Min value of 0 occurs when x = 0
Max value of 1166 occurs when x = 100
So, the number of distinct possible values is less than or equal to 1167.
Are all of those values achievable? No, they are not.
For instance, when x = 1, the expression equals 1*10 + floor(5/3) = 11.
But, when x is slightly less than 1 it is 4 less. So, 10 and 9 and 8 are not achievable.
This occurs whenever x is an integer not divisible by 3, so it is the case for x = 1,2,4,5,7,8...97,98, 100.
All together, (67 values of x) * 3 = 201 impossible values
The situation is slightly different when x is divisible by 3.
For instance, when x = 3, the expression equals 3*10 + floor(5*3/3) = 35.
But, when x is slightly less than 3 it is 5 less. So, 34 and 33 and 32 and 31 are not achievable.
All together, (33 values of x) * 4 = 132 impossible values.

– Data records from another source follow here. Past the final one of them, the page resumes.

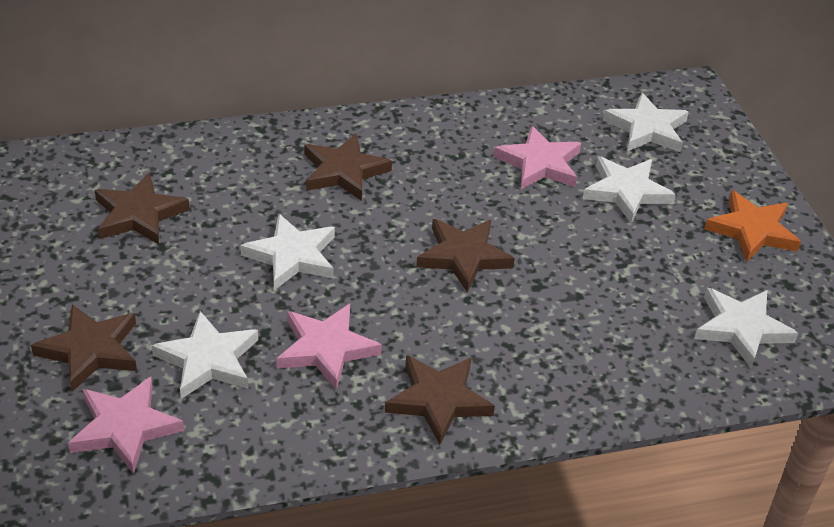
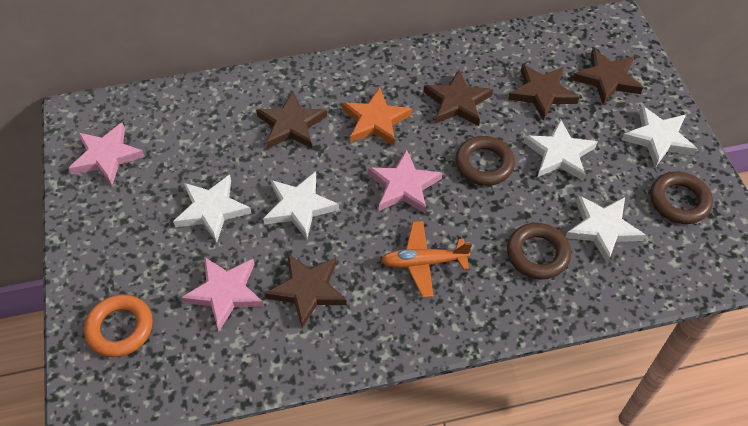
brown ring: none = 0 -> [455,136,515,186] [507,223,571,280] [650,171,713,224] = 3
orange plane: none = 0 -> [381,221,472,298] = 1
orange ring: none = 0 -> [84,294,153,357] = 1

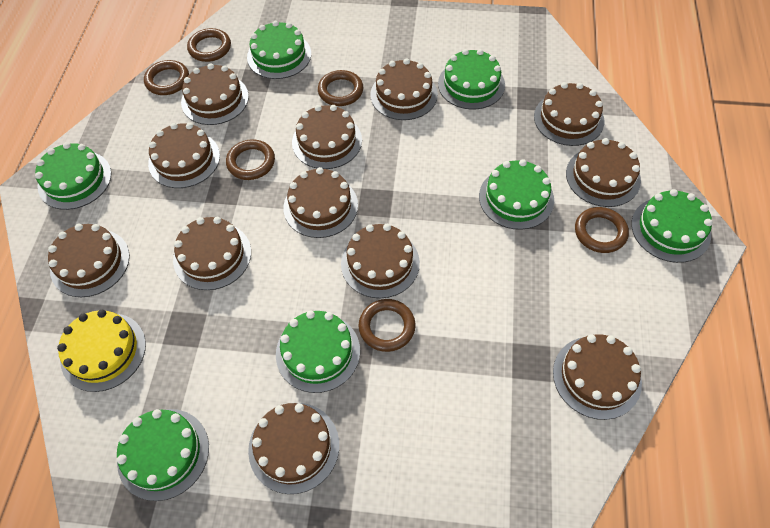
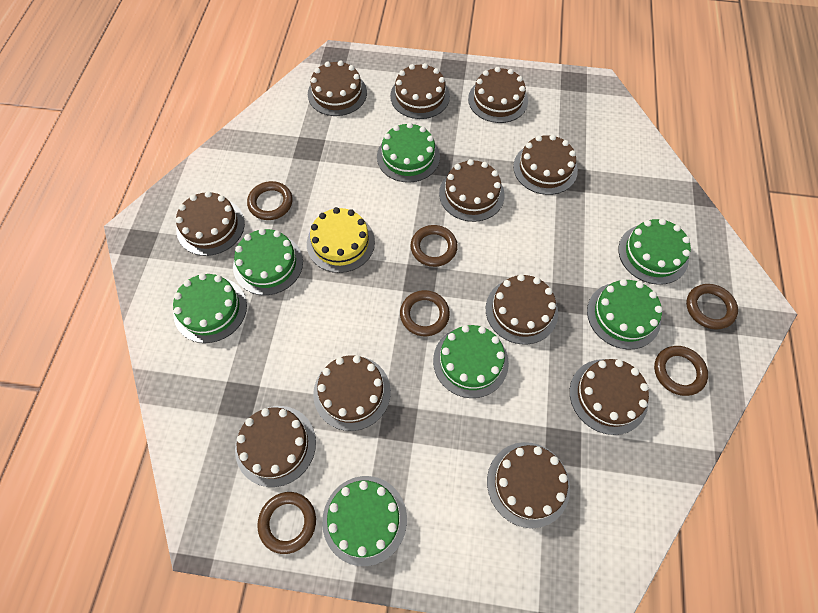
brown cake: [48,224,130,297] [148,123,220,188] [173,217,251,290] [181,63,249,125] [248,403,339,494] [283,167,358,238] [292,105,362,169] [341,224,420,298] [370,58,438,120] [534,82,604,146] [553,334,642,420] [566,138,641,207] = 12 -> [176,191,245,256] [235,406,316,487] [308,60,367,116] [313,355,391,431] [390,63,450,119] [439,159,505,222] [468,67,528,123] [486,274,558,344] [487,442,570,528] [513,134,578,195] [570,359,649,435] = 11

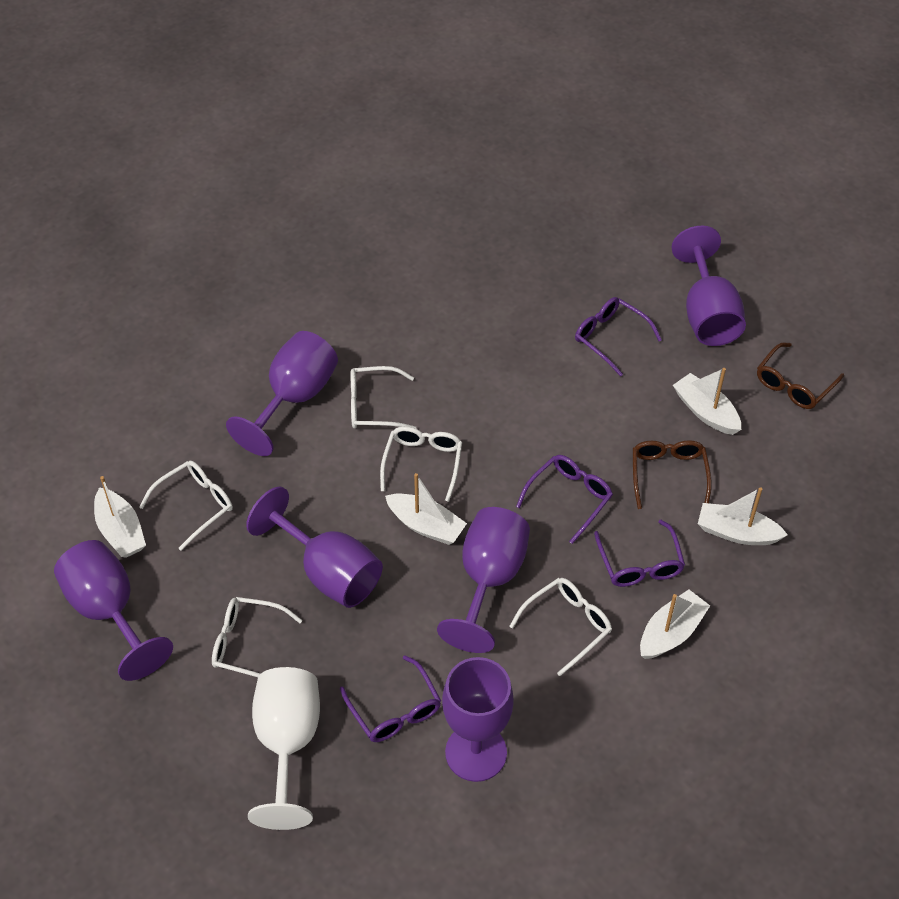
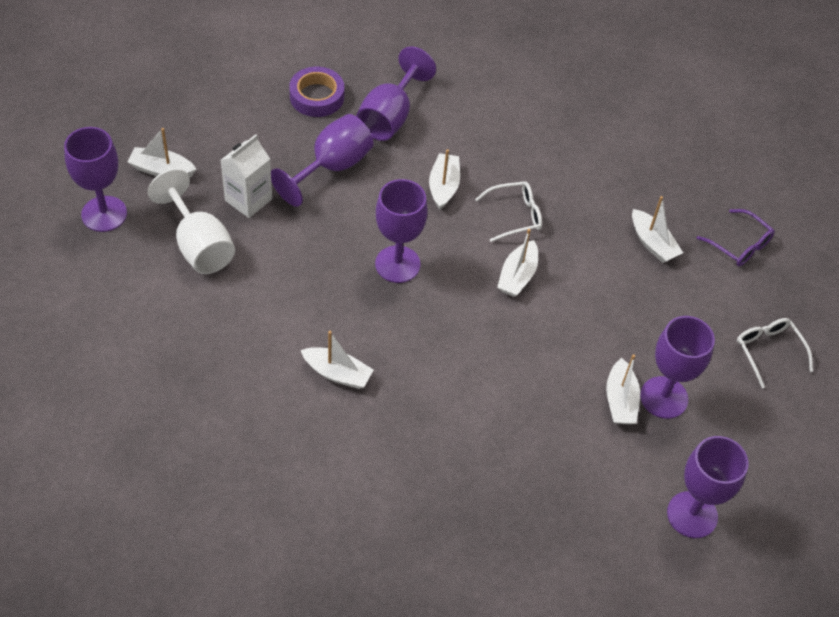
brown glasses: [633,440,712,509] [757,342,844,409] = 2 -> none = 0
purple glasses: [340,655,441,742] [516,455,613,544] [575,297,662,376] [594,520,685,587] = 4 -> [696,209,775,266] = 1
purple tape: none = 0 -> [289,67,344,117] = 1
white boat: [94,476,146,558] [385,473,467,545] [640,590,710,659] [673,368,741,435] [698,487,788,545] = 5 -> [128,128,196,177] [301,331,373,389] [429,149,460,210] [497,229,538,297] [606,354,640,424] [632,196,683,263] = 6
white carton: none = 0 -> [220,134,272,218] = 1
white glasses: [139,461,233,551] [212,597,302,677] [351,366,417,429] [380,426,462,502] [509,578,612,676] = 5 -> [475,181,542,242] [737,318,813,388] = 2

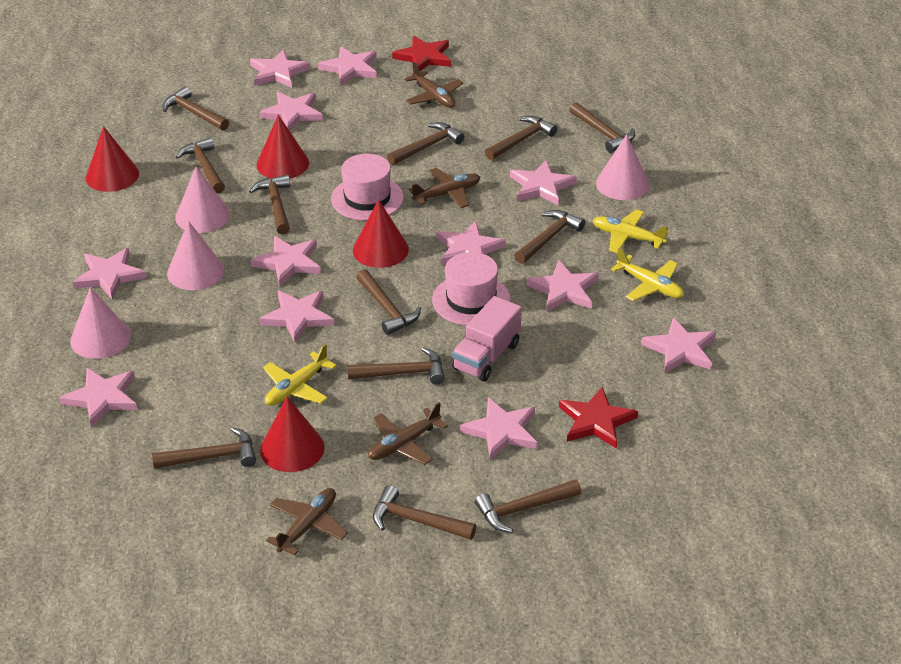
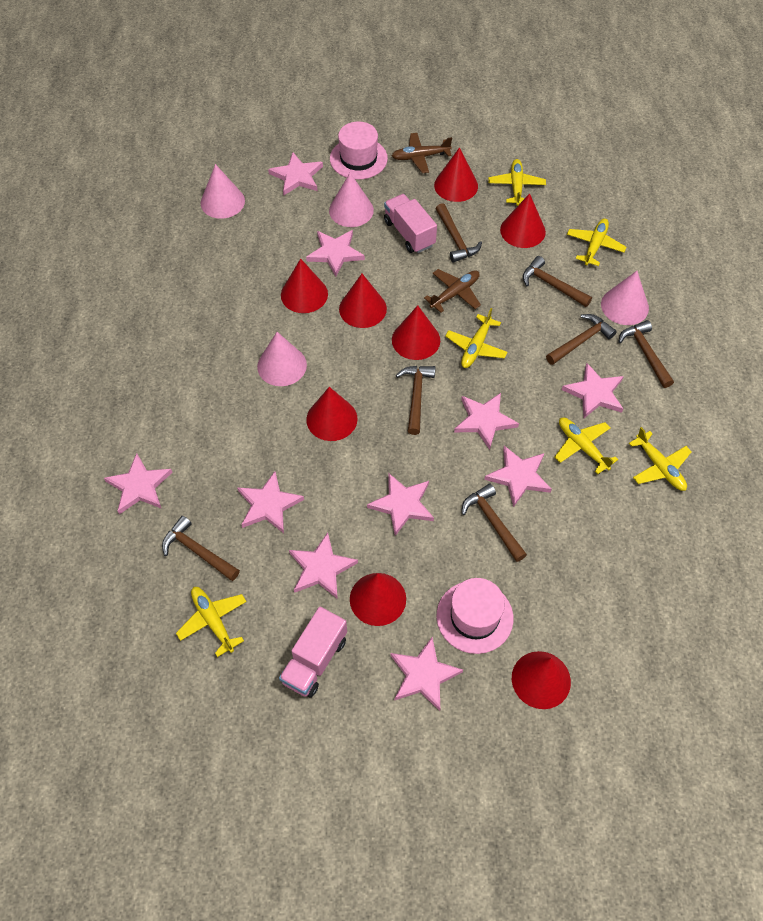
brown hammer: [152,427,256,468] [162,86,229,131] [176,137,225,193] [249,175,290,235] [347,347,445,385] [356,269,421,335] [373,485,476,540] [387,122,464,165] [475,479,581,533] [485,116,557,160] [514,210,585,264] [570,102,635,153] = 12 -> [162,516,240,581] [396,366,436,435] [436,203,482,263] [462,483,527,562] [523,256,592,307] [546,314,617,365] [618,320,674,388] = 7
brown plane: [266,488,348,556] [368,402,448,465] [404,62,463,108] [409,168,480,208] = 4 -> [392,133,452,173] [424,269,481,313] = 2
pink star: [59,368,137,427] [72,248,147,299] [250,49,310,88] [250,236,321,286] [259,92,323,131] [259,290,334,343] [318,46,377,86] [437,221,506,265] [460,397,538,460] [510,160,577,206] [527,260,599,312] [641,317,716,374] = 12 -> [104,453,173,514] [237,472,304,533] [268,152,323,195] [289,533,358,599] [306,230,365,276] [367,473,434,536] [390,637,463,711] [454,393,519,450] [484,446,552,507] [562,363,624,418] = 10
pink truck: [452,296,522,381] = 1 -> [279,607,347,698] [384,194,437,253] = 2
red cone: [86,126,139,192] [257,114,309,179] [260,397,325,472] [353,199,409,268] = 4 -> [281,258,328,313] [306,387,357,441] [339,274,387,328] [350,573,406,626] [392,305,440,360] [434,147,478,202] [500,193,546,248] [512,651,571,709] = 8
red star: [392,36,451,72] [559,386,638,449] = 2 -> none = 0
yellow plane: [263,344,337,406] [593,209,669,253] [611,248,684,301] = 3 -> [176,587,247,657] [445,308,508,368] [488,159,546,206] [555,417,618,474] [567,218,626,266] [629,427,692,491] = 6

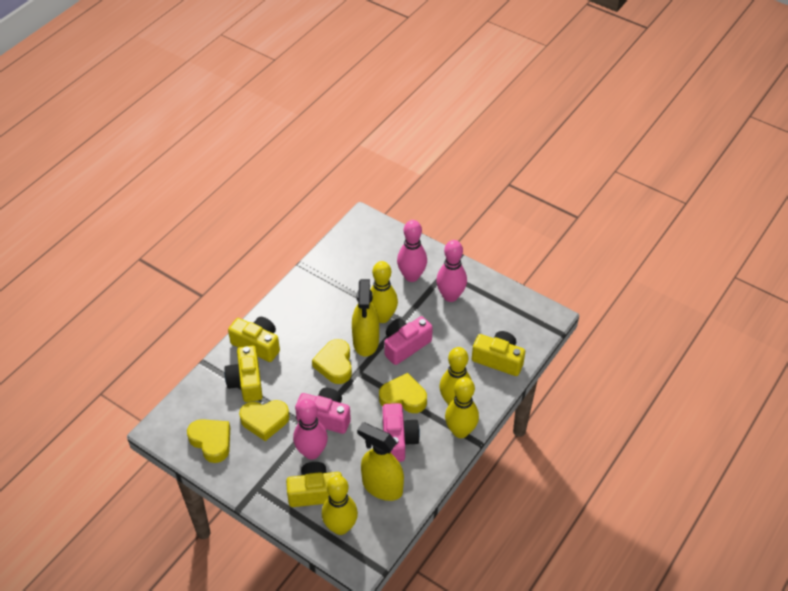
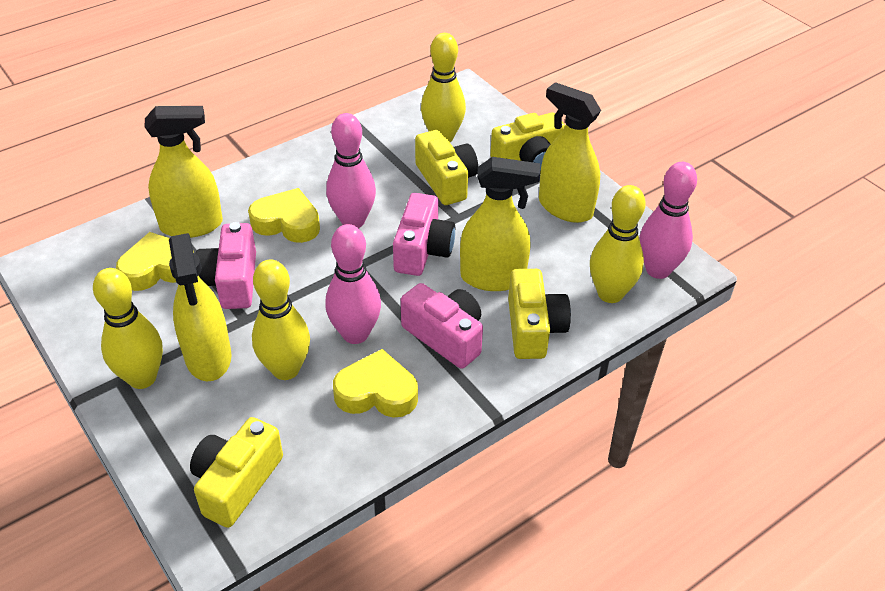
yellow heart: [187,419,230,463] [239,400,290,441] [312,339,352,384] [379,373,427,413] = 4 -> [116,232,194,291] [248,188,320,243] [333,349,418,418] = 3
yellow spray bottle: [352,279,379,357] [357,422,404,501] = 2 -> [145,106,223,238] [169,233,231,381] [460,157,540,291] [539,82,601,223] = 4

Also, 2 and 4 are not relatively prime, so we lose some values when x is a multiple of 1/2 but not 1.
For instance, when x = 1/2, expression = 0 + 1 + 0 + 1 + 2 = 4
But, when x is slightly less than 1/2 it is 2 less. So, 3 is not achievable.
All together, (100 values of x) * 1 = 100 impossible values.
Total achievable values = 1167 - 201 - 132 - 100 = 734
Edited on October 20, 2015, 7:27 pm
Is the answer an airplane model? (Spoiler?)